In order to understand the creative process of the musicians, Dr. Limb studied brain scans of the musicians using MRI machines during the musician’s improvisation and freestyle playing.
The scan results clearly showed that during the creative process, the self-expression areas of the brain, such as language and visual imagery, were highly activated. At the same time, the inhibition region of the brain was quieted.
The quieted inhibition allows for willingness to make mistakes
Dr. Limb explained that this happens “so that you’re not inhibited, so that you’re willing to make mistakes, so that you’re not constantly shutting down all of these new generative impulses.”
Dr. Limb’s research colleague and co-author Allen Braun pointed out similarities between the brain scans of improvising musicians and those of dreamers during REM sleep.
According to Braun, “It’s tantalizing to think some connection exists between improvisation and dreaming, which are both spontaneous events. These musicians may, in fact, be in a waking dream.”
Still a long way to go in understanding the mind and creativity
Additional research by Dr. Limb found that musicians who improvised with a partner had high levels of activity in the language region of the brain.

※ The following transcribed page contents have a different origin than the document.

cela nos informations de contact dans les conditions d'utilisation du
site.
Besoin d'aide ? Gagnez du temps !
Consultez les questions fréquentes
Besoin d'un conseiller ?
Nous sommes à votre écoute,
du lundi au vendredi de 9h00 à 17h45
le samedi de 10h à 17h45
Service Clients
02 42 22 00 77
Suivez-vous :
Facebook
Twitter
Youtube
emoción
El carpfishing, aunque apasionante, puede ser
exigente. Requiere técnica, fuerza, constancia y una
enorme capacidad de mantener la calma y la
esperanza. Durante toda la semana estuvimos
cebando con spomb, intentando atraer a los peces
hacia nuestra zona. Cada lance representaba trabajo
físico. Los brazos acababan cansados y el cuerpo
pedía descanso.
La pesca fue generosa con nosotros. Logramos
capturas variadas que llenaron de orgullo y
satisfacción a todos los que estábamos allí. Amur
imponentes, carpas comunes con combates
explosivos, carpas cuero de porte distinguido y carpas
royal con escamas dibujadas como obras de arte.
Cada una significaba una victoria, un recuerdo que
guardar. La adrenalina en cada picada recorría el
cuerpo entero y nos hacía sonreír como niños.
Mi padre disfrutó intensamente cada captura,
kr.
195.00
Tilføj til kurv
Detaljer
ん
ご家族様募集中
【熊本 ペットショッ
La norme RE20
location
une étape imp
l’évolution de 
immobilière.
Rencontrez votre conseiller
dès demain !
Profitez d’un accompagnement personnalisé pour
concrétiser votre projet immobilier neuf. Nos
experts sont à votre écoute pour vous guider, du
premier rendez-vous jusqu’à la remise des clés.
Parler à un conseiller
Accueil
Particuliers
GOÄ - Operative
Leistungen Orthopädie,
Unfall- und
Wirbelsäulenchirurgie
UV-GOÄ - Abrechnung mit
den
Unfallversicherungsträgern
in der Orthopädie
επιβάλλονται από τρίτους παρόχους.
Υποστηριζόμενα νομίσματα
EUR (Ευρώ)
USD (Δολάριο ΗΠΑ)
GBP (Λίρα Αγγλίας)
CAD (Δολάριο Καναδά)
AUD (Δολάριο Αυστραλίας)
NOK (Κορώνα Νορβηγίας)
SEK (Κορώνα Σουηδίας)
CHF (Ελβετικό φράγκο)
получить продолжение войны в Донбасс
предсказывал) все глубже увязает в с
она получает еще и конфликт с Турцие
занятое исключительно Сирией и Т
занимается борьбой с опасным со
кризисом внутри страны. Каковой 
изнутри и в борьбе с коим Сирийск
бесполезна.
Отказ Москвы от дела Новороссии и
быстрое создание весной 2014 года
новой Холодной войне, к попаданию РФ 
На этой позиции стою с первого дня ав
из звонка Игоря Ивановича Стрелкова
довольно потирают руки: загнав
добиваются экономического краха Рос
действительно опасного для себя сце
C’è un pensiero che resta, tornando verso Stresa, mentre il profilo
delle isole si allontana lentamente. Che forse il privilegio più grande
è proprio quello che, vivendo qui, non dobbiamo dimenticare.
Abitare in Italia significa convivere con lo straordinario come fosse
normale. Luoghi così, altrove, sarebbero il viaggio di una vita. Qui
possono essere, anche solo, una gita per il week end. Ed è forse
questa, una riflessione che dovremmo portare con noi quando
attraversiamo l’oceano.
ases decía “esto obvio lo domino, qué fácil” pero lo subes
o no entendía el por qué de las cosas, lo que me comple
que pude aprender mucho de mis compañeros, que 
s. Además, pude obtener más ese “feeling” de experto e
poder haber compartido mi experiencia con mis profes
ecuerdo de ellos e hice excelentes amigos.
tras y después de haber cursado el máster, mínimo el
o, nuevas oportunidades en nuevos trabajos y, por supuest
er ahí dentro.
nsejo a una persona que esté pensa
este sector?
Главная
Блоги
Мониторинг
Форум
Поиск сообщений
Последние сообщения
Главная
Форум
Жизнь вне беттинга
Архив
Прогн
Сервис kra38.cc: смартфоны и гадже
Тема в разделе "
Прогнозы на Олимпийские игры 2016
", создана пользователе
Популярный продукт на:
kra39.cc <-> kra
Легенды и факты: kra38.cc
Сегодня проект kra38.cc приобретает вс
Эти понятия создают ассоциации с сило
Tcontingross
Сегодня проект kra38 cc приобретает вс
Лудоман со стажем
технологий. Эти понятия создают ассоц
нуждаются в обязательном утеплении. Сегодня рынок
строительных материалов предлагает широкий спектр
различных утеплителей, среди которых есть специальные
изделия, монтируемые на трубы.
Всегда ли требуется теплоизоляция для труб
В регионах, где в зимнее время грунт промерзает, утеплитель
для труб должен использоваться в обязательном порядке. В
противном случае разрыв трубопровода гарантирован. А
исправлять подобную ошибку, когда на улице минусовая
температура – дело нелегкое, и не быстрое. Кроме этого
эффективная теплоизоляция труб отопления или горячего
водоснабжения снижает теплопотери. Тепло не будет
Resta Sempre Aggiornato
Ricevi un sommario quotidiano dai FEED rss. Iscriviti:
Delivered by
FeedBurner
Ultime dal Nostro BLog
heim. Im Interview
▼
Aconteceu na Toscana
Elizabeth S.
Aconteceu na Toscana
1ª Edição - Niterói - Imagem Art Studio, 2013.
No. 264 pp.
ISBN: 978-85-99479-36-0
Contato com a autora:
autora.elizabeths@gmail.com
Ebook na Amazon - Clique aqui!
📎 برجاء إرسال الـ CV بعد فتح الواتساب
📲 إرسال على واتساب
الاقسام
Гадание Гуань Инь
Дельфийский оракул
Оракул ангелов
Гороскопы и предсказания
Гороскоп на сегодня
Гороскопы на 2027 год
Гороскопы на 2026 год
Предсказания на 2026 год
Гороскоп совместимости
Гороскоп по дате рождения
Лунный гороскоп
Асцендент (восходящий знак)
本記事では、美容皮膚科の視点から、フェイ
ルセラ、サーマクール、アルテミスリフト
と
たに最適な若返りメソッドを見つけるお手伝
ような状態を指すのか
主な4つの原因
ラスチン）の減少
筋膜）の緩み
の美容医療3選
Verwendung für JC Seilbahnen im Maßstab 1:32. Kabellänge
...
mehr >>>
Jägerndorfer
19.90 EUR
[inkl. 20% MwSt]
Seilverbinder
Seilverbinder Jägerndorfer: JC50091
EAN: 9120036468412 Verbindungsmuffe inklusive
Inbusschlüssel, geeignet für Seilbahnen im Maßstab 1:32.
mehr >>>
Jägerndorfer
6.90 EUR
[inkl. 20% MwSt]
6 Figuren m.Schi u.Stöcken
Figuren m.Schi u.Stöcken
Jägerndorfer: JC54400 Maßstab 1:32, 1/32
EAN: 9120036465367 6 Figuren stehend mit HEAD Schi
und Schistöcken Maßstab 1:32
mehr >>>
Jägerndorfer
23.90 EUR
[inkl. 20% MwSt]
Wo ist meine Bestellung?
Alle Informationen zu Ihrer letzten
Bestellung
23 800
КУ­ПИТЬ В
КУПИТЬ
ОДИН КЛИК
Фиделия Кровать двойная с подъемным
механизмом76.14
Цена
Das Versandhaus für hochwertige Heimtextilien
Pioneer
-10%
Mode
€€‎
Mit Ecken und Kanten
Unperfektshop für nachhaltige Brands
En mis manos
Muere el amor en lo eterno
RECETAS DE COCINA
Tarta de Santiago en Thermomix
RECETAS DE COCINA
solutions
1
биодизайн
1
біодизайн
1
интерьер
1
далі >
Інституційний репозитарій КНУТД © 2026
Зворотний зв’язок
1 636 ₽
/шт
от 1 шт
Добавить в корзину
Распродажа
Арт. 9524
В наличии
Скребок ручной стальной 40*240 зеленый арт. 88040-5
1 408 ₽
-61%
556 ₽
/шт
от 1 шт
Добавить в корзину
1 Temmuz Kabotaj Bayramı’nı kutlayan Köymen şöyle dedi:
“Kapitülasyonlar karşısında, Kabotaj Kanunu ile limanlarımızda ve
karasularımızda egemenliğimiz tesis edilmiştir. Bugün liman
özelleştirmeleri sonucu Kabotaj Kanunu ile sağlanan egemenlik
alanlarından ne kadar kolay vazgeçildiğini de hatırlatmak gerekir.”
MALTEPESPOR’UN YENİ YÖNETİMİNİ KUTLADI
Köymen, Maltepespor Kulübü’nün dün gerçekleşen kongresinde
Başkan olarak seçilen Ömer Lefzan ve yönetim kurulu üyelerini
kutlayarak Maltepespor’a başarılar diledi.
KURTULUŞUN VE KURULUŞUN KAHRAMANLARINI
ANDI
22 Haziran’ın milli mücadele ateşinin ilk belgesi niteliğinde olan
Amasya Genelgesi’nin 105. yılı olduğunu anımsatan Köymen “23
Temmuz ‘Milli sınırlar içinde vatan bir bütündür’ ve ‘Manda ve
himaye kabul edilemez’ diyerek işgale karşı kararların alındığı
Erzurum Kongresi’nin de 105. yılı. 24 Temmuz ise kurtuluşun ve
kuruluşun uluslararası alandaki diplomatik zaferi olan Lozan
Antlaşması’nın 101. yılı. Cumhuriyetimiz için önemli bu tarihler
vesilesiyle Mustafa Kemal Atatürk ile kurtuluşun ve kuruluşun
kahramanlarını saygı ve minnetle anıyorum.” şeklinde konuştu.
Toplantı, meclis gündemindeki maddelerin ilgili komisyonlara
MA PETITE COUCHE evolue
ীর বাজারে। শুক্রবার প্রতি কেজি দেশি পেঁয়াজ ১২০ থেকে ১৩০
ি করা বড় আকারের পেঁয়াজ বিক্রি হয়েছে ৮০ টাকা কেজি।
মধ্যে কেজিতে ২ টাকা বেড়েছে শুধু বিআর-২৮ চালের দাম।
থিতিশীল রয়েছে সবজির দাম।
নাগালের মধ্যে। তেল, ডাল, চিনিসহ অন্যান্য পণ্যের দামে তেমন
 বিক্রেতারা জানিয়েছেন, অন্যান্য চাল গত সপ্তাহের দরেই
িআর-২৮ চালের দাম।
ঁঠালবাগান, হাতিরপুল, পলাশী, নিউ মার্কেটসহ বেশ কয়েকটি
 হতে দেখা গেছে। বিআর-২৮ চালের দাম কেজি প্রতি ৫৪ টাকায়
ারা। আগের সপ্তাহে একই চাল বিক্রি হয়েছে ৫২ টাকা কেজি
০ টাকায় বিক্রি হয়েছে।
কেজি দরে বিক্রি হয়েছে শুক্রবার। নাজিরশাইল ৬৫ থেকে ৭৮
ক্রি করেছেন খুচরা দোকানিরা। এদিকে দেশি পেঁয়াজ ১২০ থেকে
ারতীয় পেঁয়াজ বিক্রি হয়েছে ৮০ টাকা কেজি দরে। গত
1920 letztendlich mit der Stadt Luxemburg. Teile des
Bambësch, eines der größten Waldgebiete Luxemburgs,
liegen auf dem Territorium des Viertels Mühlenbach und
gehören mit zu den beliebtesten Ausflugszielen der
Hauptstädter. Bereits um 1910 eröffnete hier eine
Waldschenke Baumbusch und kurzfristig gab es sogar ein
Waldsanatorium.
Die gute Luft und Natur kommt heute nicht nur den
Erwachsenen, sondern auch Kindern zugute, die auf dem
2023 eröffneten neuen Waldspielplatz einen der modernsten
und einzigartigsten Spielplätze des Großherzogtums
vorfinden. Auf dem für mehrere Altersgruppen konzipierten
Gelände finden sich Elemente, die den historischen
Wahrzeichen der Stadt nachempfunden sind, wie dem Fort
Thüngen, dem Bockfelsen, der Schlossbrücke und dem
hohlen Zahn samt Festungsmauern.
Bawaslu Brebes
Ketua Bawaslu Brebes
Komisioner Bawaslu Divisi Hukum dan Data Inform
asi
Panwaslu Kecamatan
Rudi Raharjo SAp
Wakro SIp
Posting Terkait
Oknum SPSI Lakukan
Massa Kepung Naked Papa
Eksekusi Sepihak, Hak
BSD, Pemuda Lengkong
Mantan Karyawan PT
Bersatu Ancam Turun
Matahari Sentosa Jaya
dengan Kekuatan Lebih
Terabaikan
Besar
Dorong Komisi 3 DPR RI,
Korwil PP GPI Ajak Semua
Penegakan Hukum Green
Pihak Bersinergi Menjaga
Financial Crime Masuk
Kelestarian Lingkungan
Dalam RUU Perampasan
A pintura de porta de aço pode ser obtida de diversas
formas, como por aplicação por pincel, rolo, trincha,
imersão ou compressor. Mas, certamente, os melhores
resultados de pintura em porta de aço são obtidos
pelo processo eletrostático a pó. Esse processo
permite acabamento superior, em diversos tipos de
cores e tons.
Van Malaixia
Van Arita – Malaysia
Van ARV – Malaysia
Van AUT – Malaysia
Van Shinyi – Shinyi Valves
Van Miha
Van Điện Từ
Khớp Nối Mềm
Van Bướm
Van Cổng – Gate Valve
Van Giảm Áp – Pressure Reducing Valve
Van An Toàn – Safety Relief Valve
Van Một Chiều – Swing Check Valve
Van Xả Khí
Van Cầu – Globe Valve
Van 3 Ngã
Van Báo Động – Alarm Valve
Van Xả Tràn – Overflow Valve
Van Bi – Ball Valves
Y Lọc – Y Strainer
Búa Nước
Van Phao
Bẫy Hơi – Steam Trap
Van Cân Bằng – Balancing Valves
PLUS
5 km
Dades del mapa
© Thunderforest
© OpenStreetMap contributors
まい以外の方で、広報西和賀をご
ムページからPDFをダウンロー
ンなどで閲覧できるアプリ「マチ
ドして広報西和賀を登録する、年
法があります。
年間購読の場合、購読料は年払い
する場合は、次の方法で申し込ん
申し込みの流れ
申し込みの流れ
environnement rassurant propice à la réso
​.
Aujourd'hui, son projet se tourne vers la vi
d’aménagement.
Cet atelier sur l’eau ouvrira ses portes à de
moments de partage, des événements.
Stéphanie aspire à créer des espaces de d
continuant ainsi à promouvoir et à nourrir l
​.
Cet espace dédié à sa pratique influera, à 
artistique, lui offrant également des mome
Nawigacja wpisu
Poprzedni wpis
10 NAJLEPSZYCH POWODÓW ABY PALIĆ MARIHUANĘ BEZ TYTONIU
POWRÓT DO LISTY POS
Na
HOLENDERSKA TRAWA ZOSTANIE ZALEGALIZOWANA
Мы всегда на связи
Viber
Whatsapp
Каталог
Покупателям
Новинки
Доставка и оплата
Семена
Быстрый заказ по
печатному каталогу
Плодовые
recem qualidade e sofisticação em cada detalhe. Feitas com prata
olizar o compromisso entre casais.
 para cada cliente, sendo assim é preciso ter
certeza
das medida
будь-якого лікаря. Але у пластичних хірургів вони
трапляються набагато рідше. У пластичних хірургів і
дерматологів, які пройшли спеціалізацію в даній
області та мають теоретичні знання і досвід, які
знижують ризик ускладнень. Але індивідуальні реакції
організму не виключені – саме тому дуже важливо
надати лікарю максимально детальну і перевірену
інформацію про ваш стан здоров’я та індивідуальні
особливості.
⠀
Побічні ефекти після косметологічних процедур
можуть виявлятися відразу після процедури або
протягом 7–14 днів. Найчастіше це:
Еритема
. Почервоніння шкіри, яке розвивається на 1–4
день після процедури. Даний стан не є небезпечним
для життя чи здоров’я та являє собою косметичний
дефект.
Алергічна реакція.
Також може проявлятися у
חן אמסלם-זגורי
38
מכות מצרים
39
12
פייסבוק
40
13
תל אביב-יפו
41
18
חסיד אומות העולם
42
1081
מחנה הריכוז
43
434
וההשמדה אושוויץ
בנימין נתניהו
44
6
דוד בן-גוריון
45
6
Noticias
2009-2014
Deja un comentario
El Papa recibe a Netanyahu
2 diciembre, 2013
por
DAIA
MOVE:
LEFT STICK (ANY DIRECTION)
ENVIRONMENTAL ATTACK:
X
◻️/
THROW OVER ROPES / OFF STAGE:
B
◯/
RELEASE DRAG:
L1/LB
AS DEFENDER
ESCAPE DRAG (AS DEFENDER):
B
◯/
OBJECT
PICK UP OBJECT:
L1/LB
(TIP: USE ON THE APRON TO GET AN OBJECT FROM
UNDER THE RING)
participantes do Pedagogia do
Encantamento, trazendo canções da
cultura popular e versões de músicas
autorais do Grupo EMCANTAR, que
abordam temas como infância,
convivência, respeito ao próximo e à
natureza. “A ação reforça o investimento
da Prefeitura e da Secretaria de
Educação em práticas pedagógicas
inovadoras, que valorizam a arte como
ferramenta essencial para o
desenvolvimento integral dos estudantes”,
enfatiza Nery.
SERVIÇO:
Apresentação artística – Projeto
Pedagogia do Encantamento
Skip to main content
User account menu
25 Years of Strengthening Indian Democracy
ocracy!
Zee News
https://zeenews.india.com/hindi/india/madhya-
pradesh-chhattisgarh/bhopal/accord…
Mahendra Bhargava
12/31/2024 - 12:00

This finding could indicate the music may be interpreted as a “language” of its own.
“There’s a certain interface between music and language,” said Braun. “In fact, music therapy can aid in stroke recovery, as patients can learn to sing before they recover their speech. It was an idea I was already mulling in my head when Charles came to me with his proposal.”
“We know very little about how we are able to be creative,” explained Dr. Limb in a TED talk. But he has previously explained to Hopkins Medicine, that a fundamental part of humanity is creativity. “Without this type of creativity, humans wouldn’t have advanced as a species,” Dr. Limb said. “It’s an integral part of who we are.
It will be interesting to learn about the findings of future research on the subject of creativity. In the meantime, why not see what a little tiredness does for your creativity?